Felix Magazine
4 min readMay 1, 2017

The police investigation into sex abuse known as “Operation Yewtree” has changed the face of celebrity and the arts since the inquiry began in 2012. Jimmy Savile has been censored from repeats of Top of the Pops and Rolf Harris’s 2005 portrait of the Queen has disappeared without a trace. While BBC personalities and management practices have been at the heart of Yewtree allegations the broadcaster has one lingering association with child abuse that few people would recognise when they stroll past Broadcasting House on Regent Street and look up at the sculptures of Eric Gill.

Eric Gill

The sculptures adorning the 1932 Art Deco building were carved by an artist of the Arts and Crafts movement, Eric Gill, who died in 1940. The most prominent statue stands over the original entrance and depicts a young boy in front of an older man, representing Ariel and Prospero from Shakespeare’s “The Tempest”.

It seems innocent until you see another work by Gill, “Ecstasy”, on display at the Tate Britain (bottom-left). All the grace of the Art Deco nudes suddenly looks more primitive and unsettling, and for good reason.

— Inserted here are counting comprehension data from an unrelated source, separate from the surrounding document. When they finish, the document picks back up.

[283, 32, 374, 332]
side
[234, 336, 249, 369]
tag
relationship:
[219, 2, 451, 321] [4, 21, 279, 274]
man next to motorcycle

In 1989 writer Fiona MacCarthy published the biography “Eric Gill” from diaries in which Gill wrote of raping two of his daughters and even the family dog, and incest with at least one of his younger sisters.

“He is remembered today for his fine engravings and stone carvings,” Publishers Weekly wrote in their review of the book. “Yet there was another side to the man, downplayed by previous biographers… Gill had a hyperactive libido which extended to incest with his sister and daughters, as well as numerous extramarital affairs, according to British writer MacCarthy. He rationalised his penile acrobatics by inventing a bizarre pseudo-religious theory… a highly-sexed creative artist trapped by his Victorian concept of masculinity.”

The statue caused some disquiet even at its first unveiling, according to the BBC website. “Concern was voiced about the size of the sprite’s genitalia. A question was tabled in the House of Commons but the popular story, that Gill was ordered to modify the statue, is not substantiated.”

After the launch of Operation Yewtree, Fay Maxted, the chief executive of The Survivors’ Trust, which supports survivors of rape, sexual violence and childhood sexual abuse, called for the BBC to remove the sculpture. “It’s an insult to allow a work like this to remain in such a public place,” she said. “It is almost mocking survivors, it is intolerable.” The BBC flatly refused.

Is it time to remove it?

The historic facade of the BBC may be too high-profile a place for a piece that should be confined to history. In 2015 the “Rhodes must fall” campaign saw Cecil Rhodes’s statue removed from South Africa’s Cape Town University as an imperialist and racist icon. The idea was picked up by students at Oriel College, Oxford, whose bid to remove their college’s bust of Rhodes failed after donors threatened to withdraw £100 million of bequests. The objections to Rhodes and his legacy grew after his death due to changing attitudes to race and empire but Gill’s behaviour would have caused a scandal if it had been known at the time of his sculpture’s installation, and it is surely just as unacceptable now.

Removing the sculpture as a knee-jerk reaction at the height of the panic that came to surround Operation Yewtree would probably have been a mistake as it could have inspired a tide of allegations against other objects on public display. Gill was also the graphic designer behind the “Perpetua” font, so are documents and web-pages tainted with the paedophile’s typeface also to be condemned? But with the passage of some time it might now be appropriate for the BBC to rethink the artworks and artists it chooses to present as its public face.

What would happen to the work if it were removed? Should it be entirely destroyed or would the more institutional setting of a gallery offer it some isolation from its background? There have been no calls to have “Ecstasy” removed from the Tate Britain despite its more graphic appearance. If there were such calls should we also take down the 16th-Century Caravaggios in the National Gallery because he murdered a man?

How far censorship and iconoclasm — the deliberate destruction of artworks — should go is a topic repeatedly debated by academics, politicians and commentators. The way that society handles the relationship between a person’s professional activity, artistic output and personal behaviour is clearly not set in stone — sculpted or otherwise.